Taconic Capital Advisors is a multi-strategy hedge fund with about $9 billion in total assets under management. Taconic invests both passively and actively and is co-managed by Frank Brosens and Kenneth Brody. Brosens is a former Goldman Sachs partner where, among other positions, he served as head of risk arbitrage. He has presented at the World Economic Forum and the Council on Foreign Relations and is a graduate of Princeton University. Brody is also a Goldman alum and briefly served as President of the Export-Import Bank of the United States during the 1990s. Taconic Capital Advisors was founded in 1999. Read on to see the top five stock positions in the fund’s portfolio at the end of June according to its 13F filing with the SEC or see the full list of Taconic Capital’s favorite stocks.

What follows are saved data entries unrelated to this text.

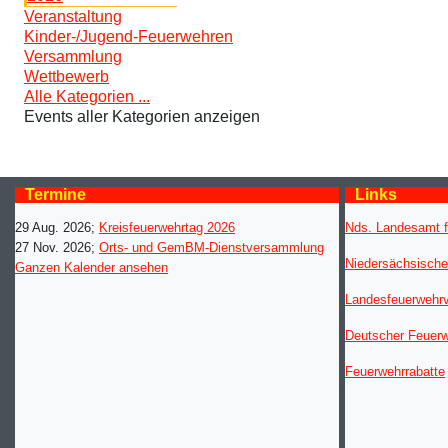
Veranstaltung
Kinder-/Jugend-Feuerwehren
Versammlung
Wettbewerb
Alle Kategorien ...
Events aller Kategorien anzeigen
Termine
Links
29 Aug. 2026
;
Kreisfeuerwehrtag 2026
Nds. Landesamt f
27 Nov. 2026
;
Orts- und GemBM-Dienstversammlung
Niedersächsische
Ganzen Kalender ansehen
Landesfeuerwehr
Deutscher Feuer
Feuerwehrrabatte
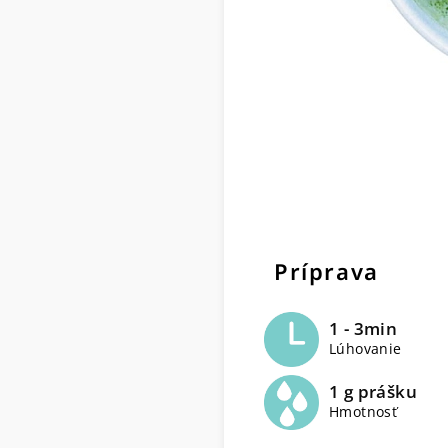
Príprava
1 - 3min
Lúhovanie
1 g prášku
Hmotnosť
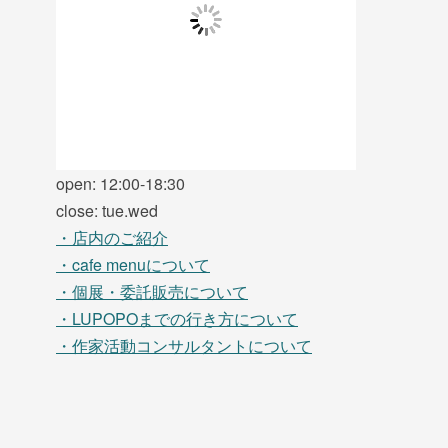
open: 12:00-18:30
close: tue.wed
・店内のご紹介
・cafe menuについて
・個展・委託販売について
・LUPOPOまでの行き方について
・作家活動コンサルタントについて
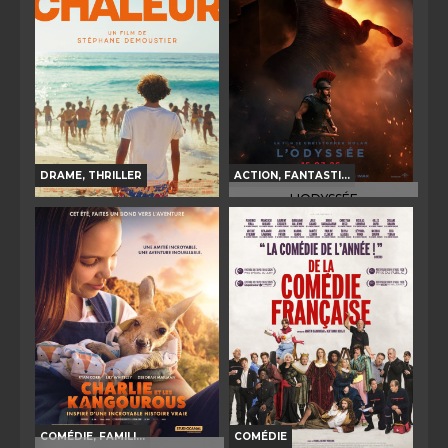
Bande-annonce
Bande-annonce
Réservation
Réservation
TOUT PUBLIC
VD
VF
TOUT PUBLIC
VF
DRAME, THRILLER
ACTION, FANTASTI...
L'ODYSSÉE
LA CHALEUR
Horaires et Infos
Horaires et Infos
Bande-annonce
Bande-annonce
Réservation
Réservation
INT. -12ans
VF
VO
TOUT PUBLIC
VF
COMÉDIE, FAMILI...
COMÉDIE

It’s too late to buy Taconic’s top pick; Goodrich Corp has been acquired by United Technologies Corporation (NYSE:UTX). The fund reported a position of 5.6 million shares as it benefitted from using a merger arbitrage strategy. Hedge funds like to engage in merger arbitrage because the returns from investing in a merger, while they are uncertain and require deep analysis in order to evaluate the chance of the merger or acquisition closing, are uncorrelated with market returns. Read more about merger arbitrage strategies.
BP plc (NYSE:BP) was another large position in Taconic’s portfolio, as the fund reported owning 9.8 million shares of the oil supermajor. A number of hedge funds sold out of BP during the second quarter, but it still made our list of the ten energy stocks hedge funds are crazy about with 41 different funds in our 13F database reporting a position. BP trades at 8 times trailing earnings and forward earnings estimates as the market is cool on big oil companies. We think Taconic, which increased its position 53% last quarter, is going for value here.

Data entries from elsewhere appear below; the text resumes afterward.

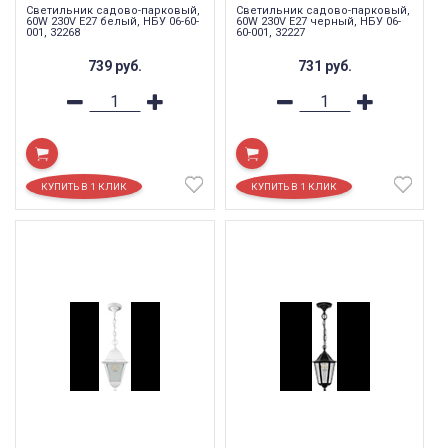
Светильник садово-парковый,
Светильник садово-парковый,
60W 230V E27 белый, НБУ 06-60-
60W 230V E27 черный, НБУ 06-
001, 32268
60-001, 32227
739
руб.
731
руб.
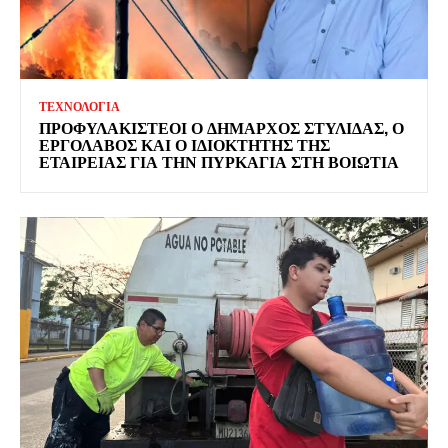
ΤΕΧΝΟΛΟΓΙΑ
ΠΡΟΦΥΛΑΚΙΣΤΕΟΙ Ο ΔΗΜΑΡΧΟΣ ΣΤΥΛΙΔΑΣ, Ο
ΕΡΓΟΛΑΒΟΣ ΚΑΙ Ο ΙΔΙΟΚΤΗΤΗΣ ΤΗΣ
ΕΤΑΙΡΕΙΑΣ ΓΙΑ ΤΗΝ ΠΥΡΚΑΓΙΑ ΣΤΗ ΒΟΙΩΤΙΑ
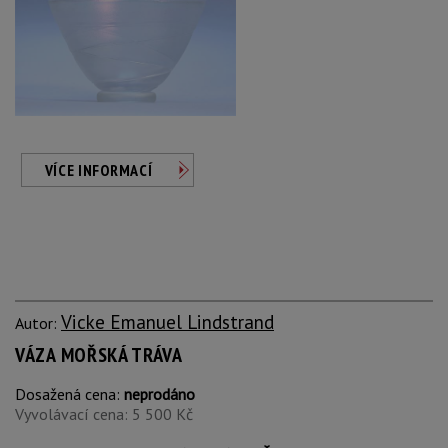
VÍCE INFORMACÍ
Vicke Emanuel Lindstrand
Autor:
VÁZA MOŘSKÁ TRÁVA
Dosažená cena:
neprodáno
Vyvolávací cena: 5 500 Kč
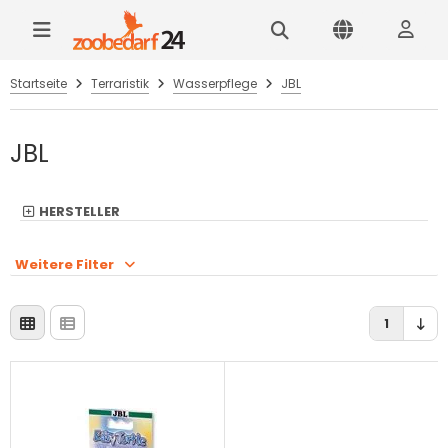
Startseite
Terraristik
Wasserpflege
JBL
JBL
HERSTELLER
Weitere Filter
1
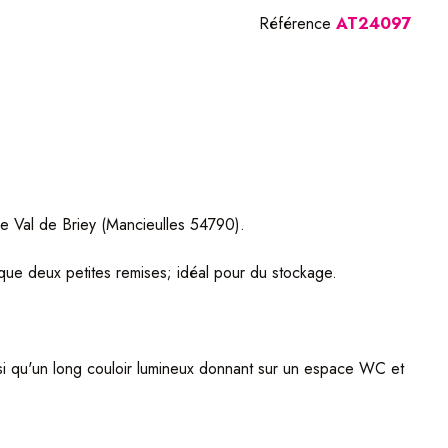
Référence
AT24097
e Val de Briey (Mancieulles 54790).
i que deux petites remises; idéal pour du stockage.
si qu'un long couloir lumineux donnant sur un espace WC et
pace pour un deuxième WC indépendant avec rangements.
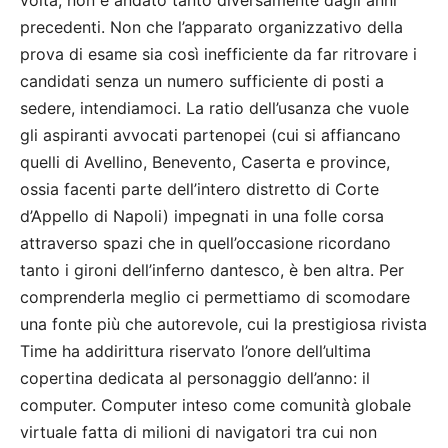
volta, non è andato tanto diversamente dagli anni
precedenti. Non che l’apparato organizzativo della
prova di esame sia così inefficiente da far ritrovare i
candidati senza un numero sufficiente di posti a
sedere, intendiamoci. La ratio dell’usanza che vuole
gli aspiranti avvocati partenopei (cui si affiancano
quelli di Avellino, Benevento, Caserta e province,
ossia facenti parte dell’intero distretto di Corte
d’Appello di Napoli) impegnati in una folle corsa
attraverso spazi che in quell’occasione ricordano
tanto i gironi dell’inferno dantesco, è ben altra. Per
comprenderla meglio ci permettiamo di scomodare
una fonte più che autorevole, cui la prestigiosa rivista
Time ha addirittura riservato l’onore dell’ultima
copertina dedicata al personaggio dell’anno: il
computer. Computer inteso come comunità globale
virtuale fatta di milioni di navigatori tra cui non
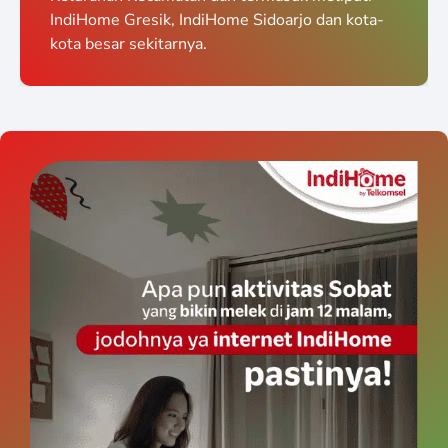
IndiHome Gresik, IndiHome Sidoarjo dan kota-
kota besar sekitarnya.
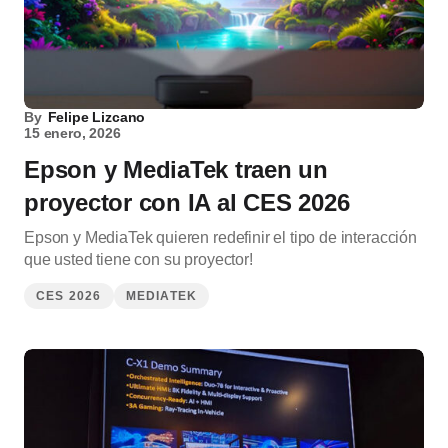
By
Felipe Lizcano
15 enero, 2026
Epson y MediaTek traen un
proyector con IA al CES 2026
Epson y MediaTek quieren redefinir el tipo de interacción
que usted tiene con su proyector!
CES 2026
MEDIATEK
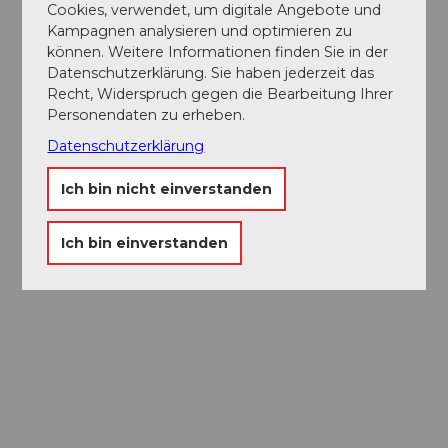
Cookies, verwendet, um digitale Angebote und
Kampagnen analysieren und optimieren zu
können. Weitere Informationen finden Sie in der
Datenschutzerklärung. Sie haben jederzeit das
Recht, Widerspruch gegen die Bearbeitung Ihrer
Personendaten zu erheben.
Datenschutzerklärung
Ich bin nicht einverstanden
Ich bin einverstanden
Museums-
Pass
Ein Pass, neun Museen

The fund cut its position in CA, Inc. (NASDAQ:CA) in half, to 11.1 million shares, but still maintained a large position. Taconic had taken an activist stake in the $12.6 billion market cap earlier this year as part of a plan to influence the company to return more cash to shareholders. With the stock up 33% year to date, the fund is likely taking some profits and may have sold more shares over the course of this quarter. The IT software and solutions company trades at 14 times trailing earnings and- thanks to a big boost in its dividend early this year- pays a dividend yield of 3.7%.

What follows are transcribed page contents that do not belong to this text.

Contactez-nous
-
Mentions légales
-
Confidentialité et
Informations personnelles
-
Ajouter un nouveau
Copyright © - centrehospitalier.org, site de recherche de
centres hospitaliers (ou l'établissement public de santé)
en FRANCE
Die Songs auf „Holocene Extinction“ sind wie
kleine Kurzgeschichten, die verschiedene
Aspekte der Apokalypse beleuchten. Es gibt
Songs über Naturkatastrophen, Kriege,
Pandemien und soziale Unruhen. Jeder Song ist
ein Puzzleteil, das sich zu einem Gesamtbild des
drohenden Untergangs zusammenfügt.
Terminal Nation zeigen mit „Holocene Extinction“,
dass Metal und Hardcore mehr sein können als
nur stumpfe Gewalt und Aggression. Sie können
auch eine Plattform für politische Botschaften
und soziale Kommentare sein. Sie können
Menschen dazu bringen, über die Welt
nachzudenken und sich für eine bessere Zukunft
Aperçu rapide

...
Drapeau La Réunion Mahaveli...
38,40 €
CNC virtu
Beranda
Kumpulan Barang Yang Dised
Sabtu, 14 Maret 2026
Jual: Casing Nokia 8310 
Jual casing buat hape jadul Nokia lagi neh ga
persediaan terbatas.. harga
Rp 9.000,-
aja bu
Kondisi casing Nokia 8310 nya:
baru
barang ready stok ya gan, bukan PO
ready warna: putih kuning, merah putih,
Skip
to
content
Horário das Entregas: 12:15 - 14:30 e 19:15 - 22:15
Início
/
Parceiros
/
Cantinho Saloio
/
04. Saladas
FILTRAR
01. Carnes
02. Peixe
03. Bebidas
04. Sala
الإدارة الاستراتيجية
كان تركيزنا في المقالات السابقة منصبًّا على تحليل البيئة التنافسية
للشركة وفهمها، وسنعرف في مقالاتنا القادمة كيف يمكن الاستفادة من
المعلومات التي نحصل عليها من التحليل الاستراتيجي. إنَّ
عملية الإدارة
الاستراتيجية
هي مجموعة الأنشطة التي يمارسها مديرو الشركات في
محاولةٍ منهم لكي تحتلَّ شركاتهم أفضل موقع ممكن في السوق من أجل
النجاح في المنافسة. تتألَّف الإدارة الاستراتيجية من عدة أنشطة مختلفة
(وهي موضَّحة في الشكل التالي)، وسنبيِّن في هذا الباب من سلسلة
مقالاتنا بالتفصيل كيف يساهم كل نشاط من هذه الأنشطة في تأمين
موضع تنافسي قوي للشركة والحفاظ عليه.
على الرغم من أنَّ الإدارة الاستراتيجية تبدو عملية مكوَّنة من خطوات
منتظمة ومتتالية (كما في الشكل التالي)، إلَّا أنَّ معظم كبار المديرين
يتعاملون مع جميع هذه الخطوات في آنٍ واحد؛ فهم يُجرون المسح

The fourth largest position in Taconic’s 13F portfolio wasn’t having as good a year until recently: popular value play General Motors Company (NYSE:GM) was down 6% at the close of the second quarter, though since the beginning of July it is up 18%. GM has been holding the line in the Americas but has been hit hard by a weak auto market in Europe (as well as a rising dollar), causing earnings to fall 38% last quarter compared to the same period in the previous year. It now trades at 8 times trailing earnings and the sell-side is bullish: GM has a forward P/E of 6 and a five-year PEG ratio of 0.6. GM was one of the ten most popular stocks among hedge funds for the second quarter of the year.
Finally, the fund reported owning 3.5 million shares of $7.9 billion market cap commercial bank CIT Group Inc. (NYSE:CIT). CIT is expected to lose money this year but report earnings per share of $3.21 for 2013, giving it a forward P/E of 11. It also trades at about its book value, with returns over the last year being even with the S&P 500. We don’t know what the fund is thinking here, but we would advise investors to stay away in favor of banks which are profitable and are cheaper both on a forward basis and compared to their book value.